**What the task requires**. All of the listing should be returned as written, apart from any picture in it.

**Records supplied**.
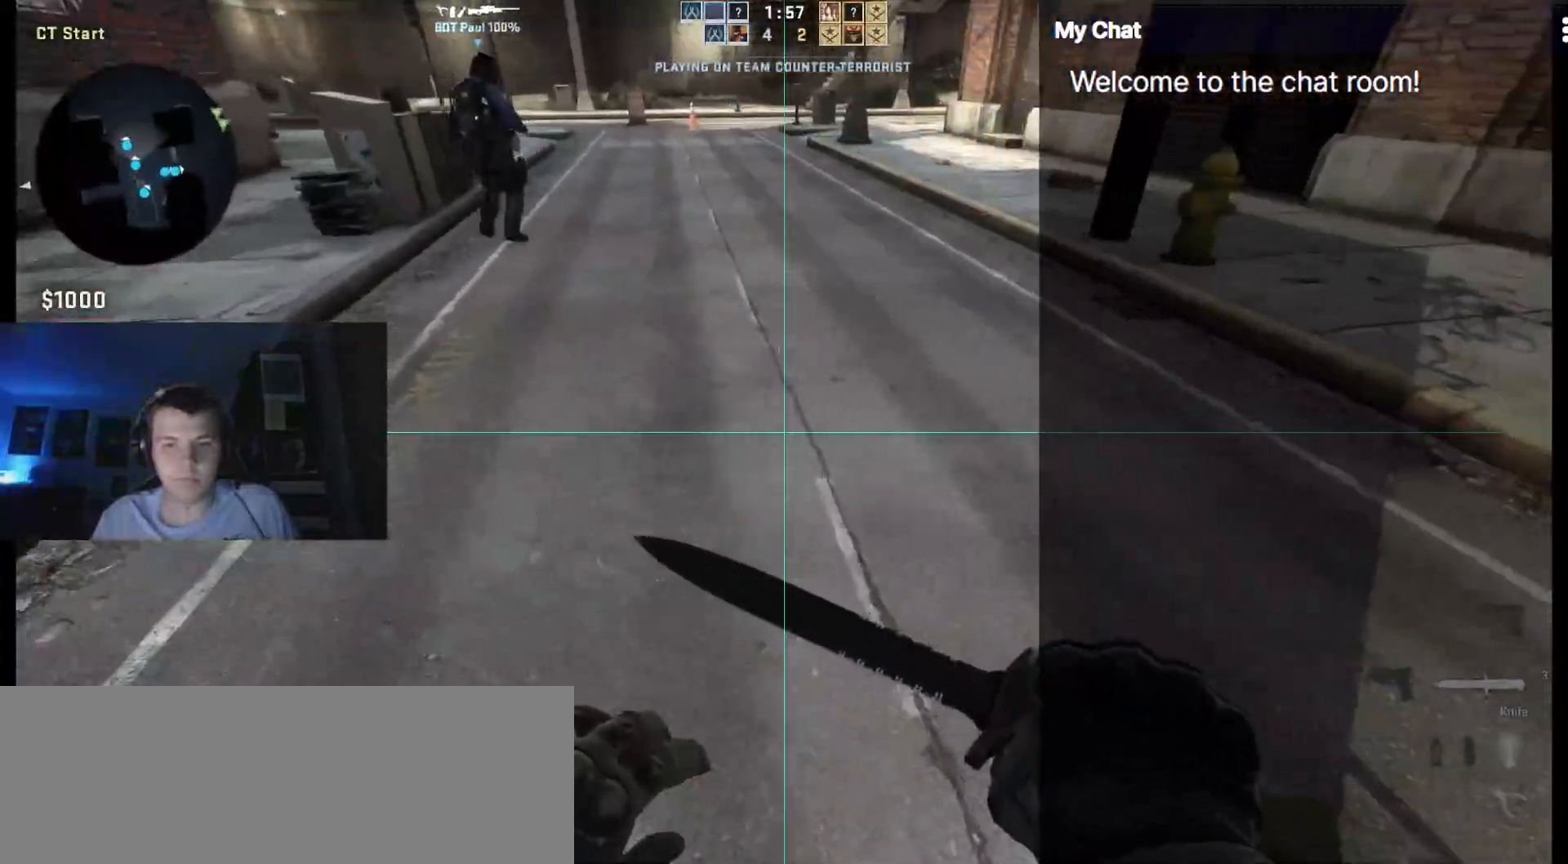
{"keys": ["w"], "events": [[83, "a", "up"], [83, "w", "down"]]}
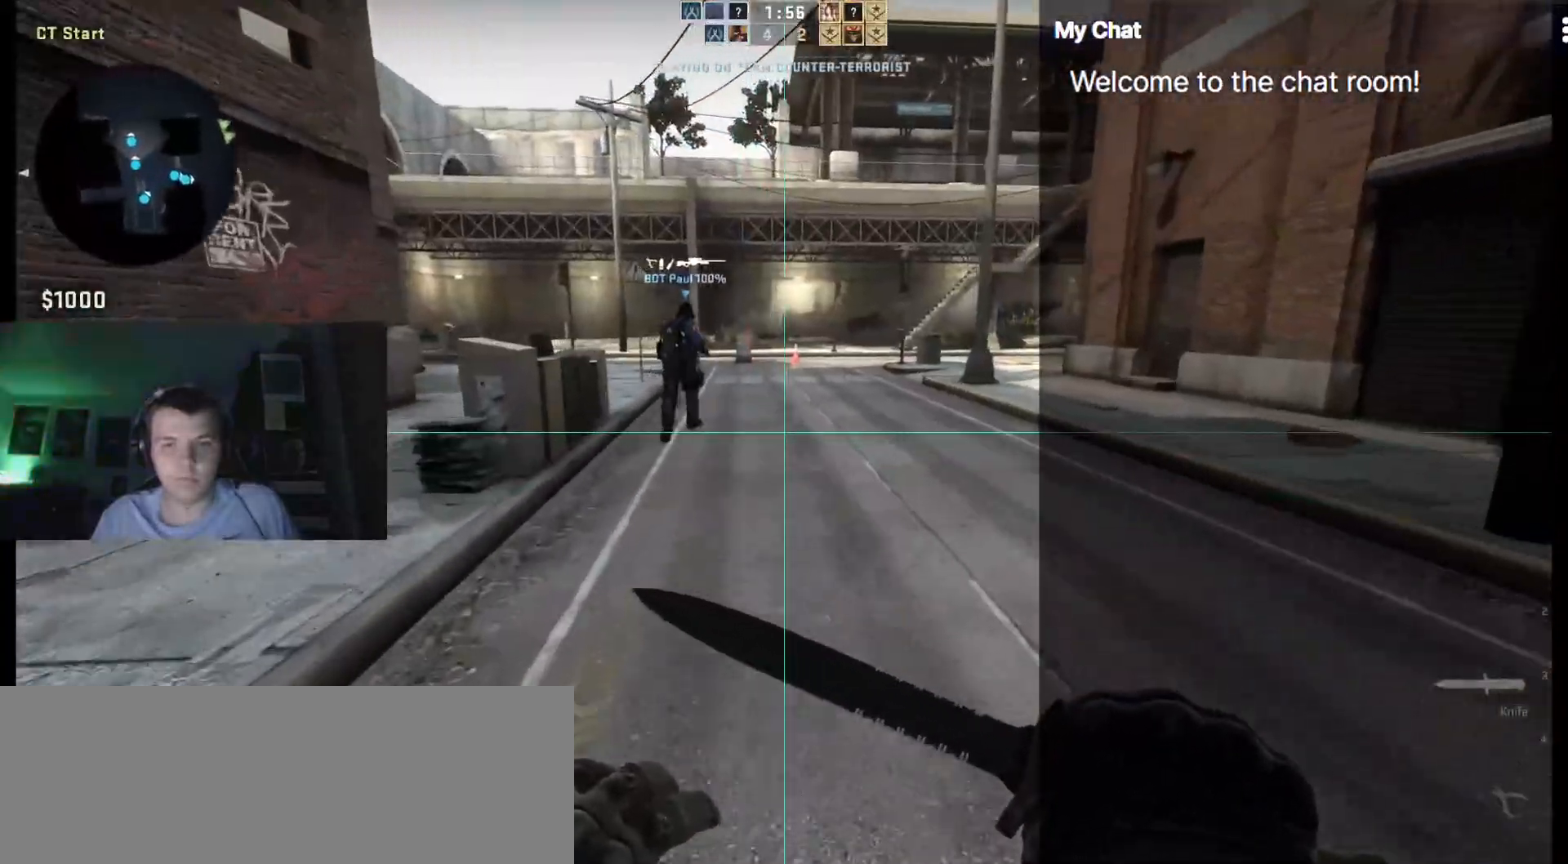
{"keys": ["w"], "events": [[150, "2", "down"], [283, "2", "up"], [433, "4", "down"], [483, "4", "up"]]}
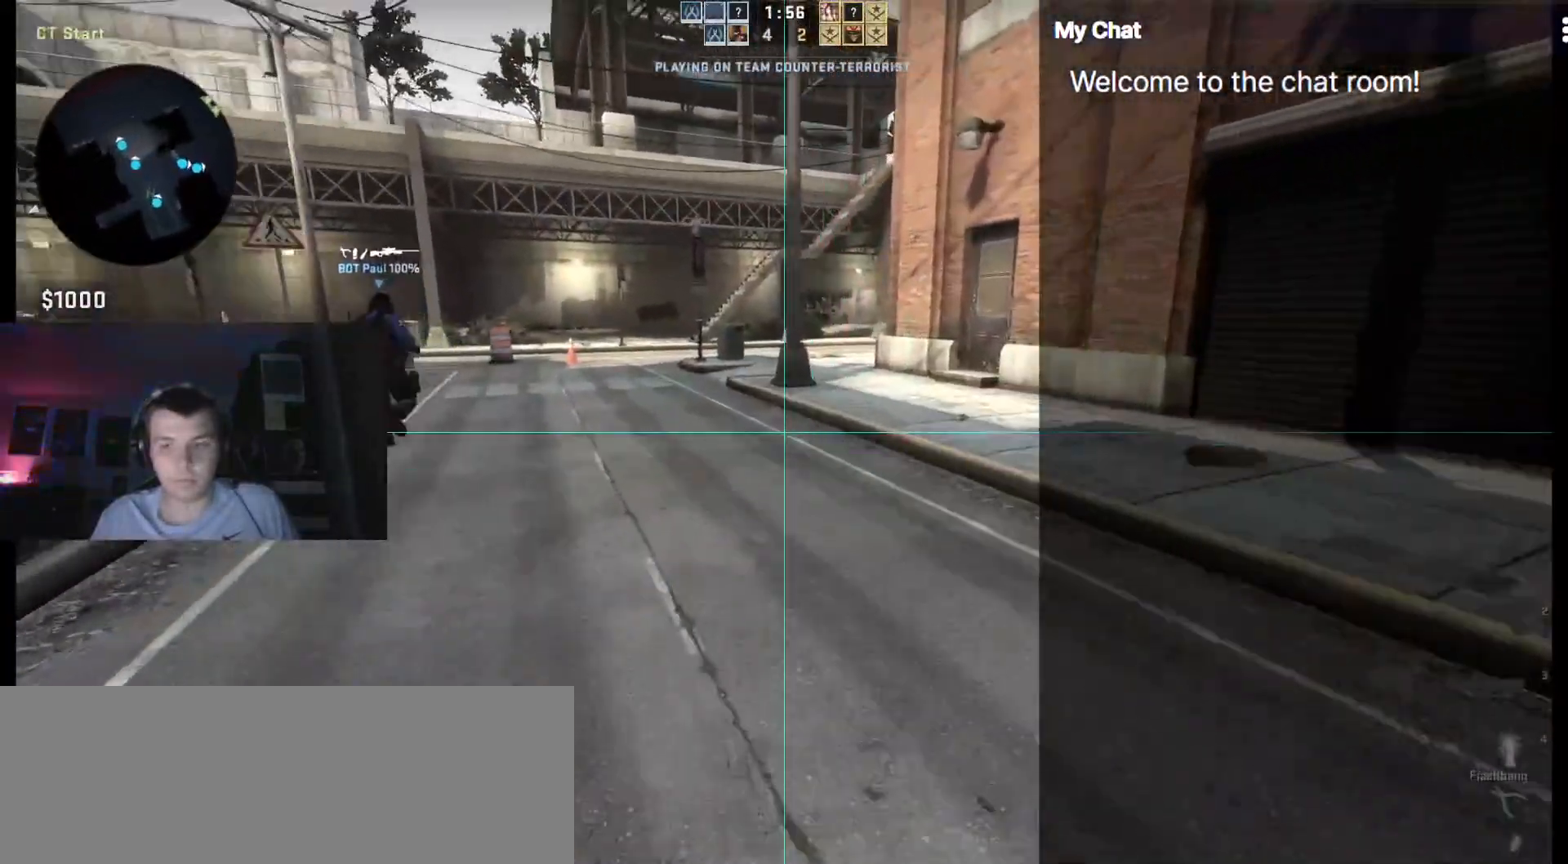
{"keys": ["a", "w"], "events": [[117, "4", "down"], [150, "4", "up"], [300, "4", "down"], [350, "4", "up"], [483, "a", "down"]]}
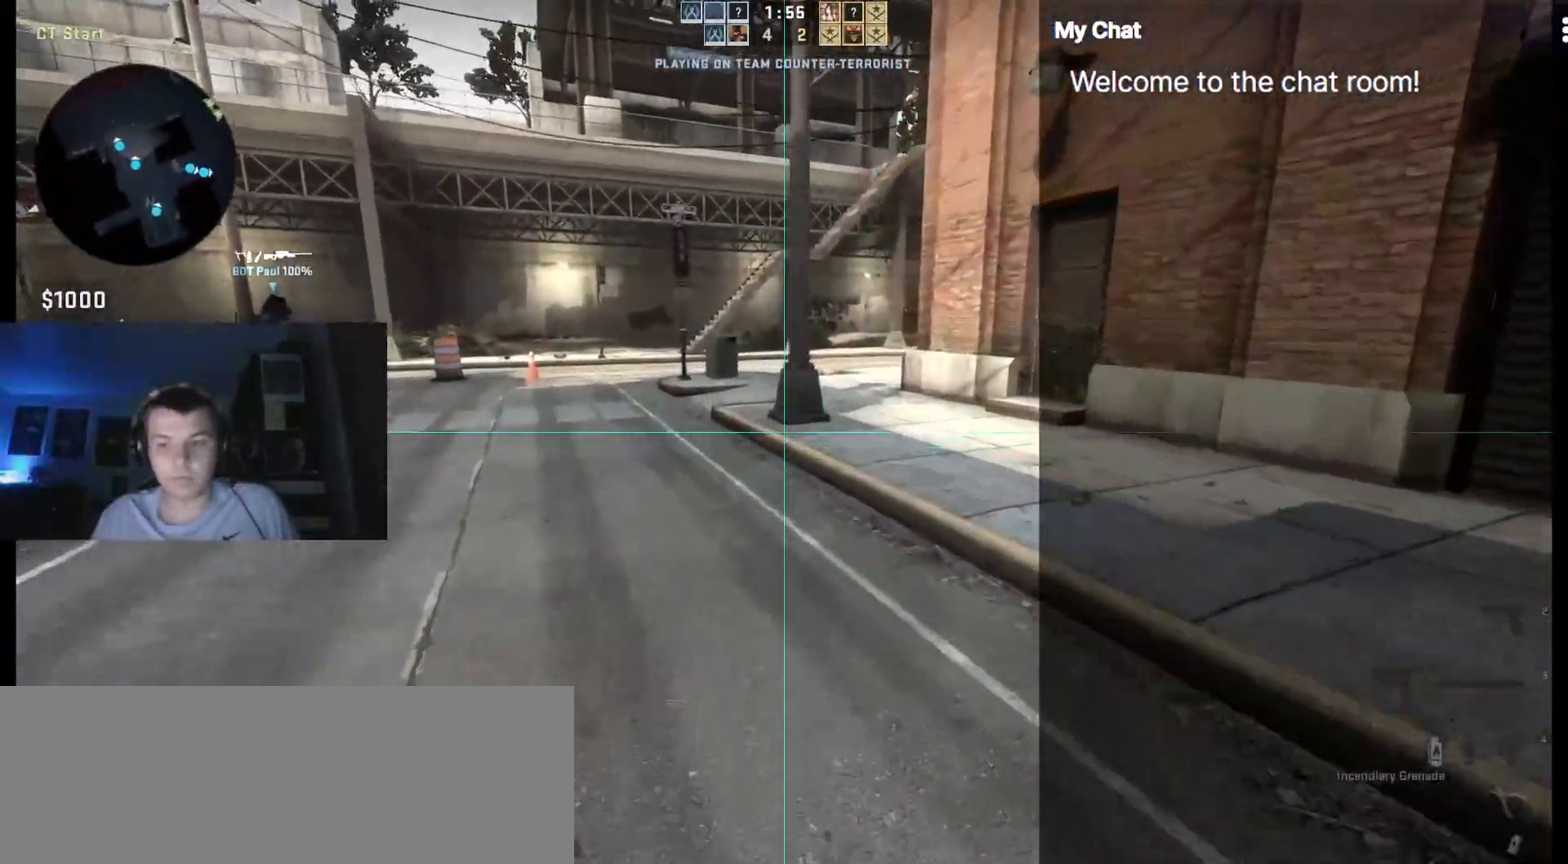
{"keys": ["a", "w"], "events": []}
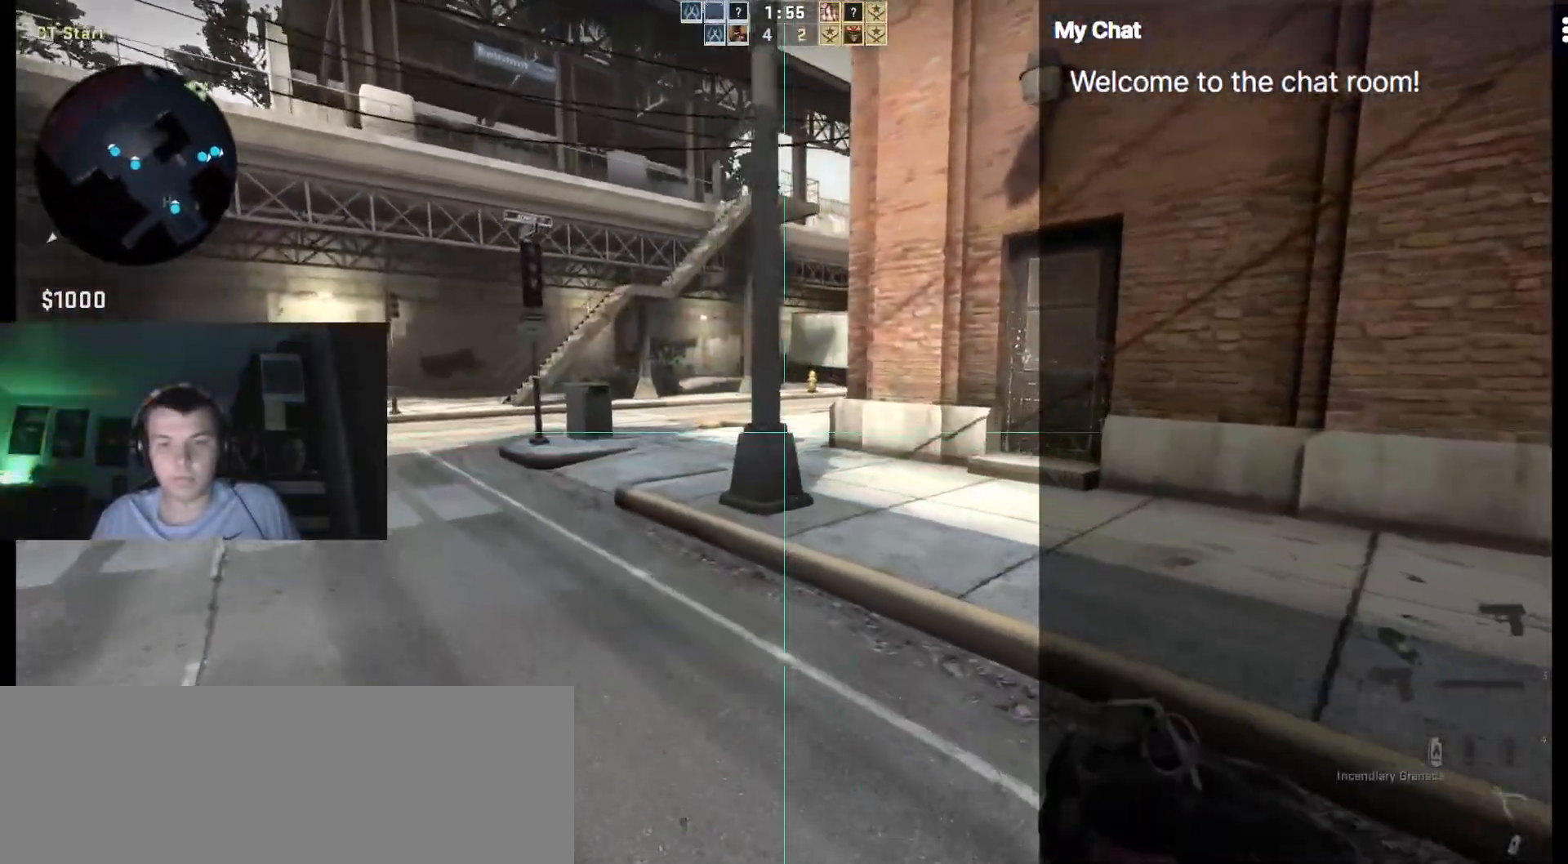
{"keys": ["a", "w"], "events": []}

**Result below**.
{"keys": ["w"], "events": [[83, "a", "up"], [83, "w", "down"]]}
{"keys": ["w"], "events": [[150, "2", "down"], [283, "2", "up"], [433, "4", "down"], [483, "4", "up"]]}
{"keys": ["a", "w"], "events": [[117, "4", "down"], [150, "4", "up"], [300, "4", "down"], [350, "4", "up"], [483, "a", "down"]]}
{"keys": ["a", "w"], "events": []}
{"keys": ["a", "w"], "events": []}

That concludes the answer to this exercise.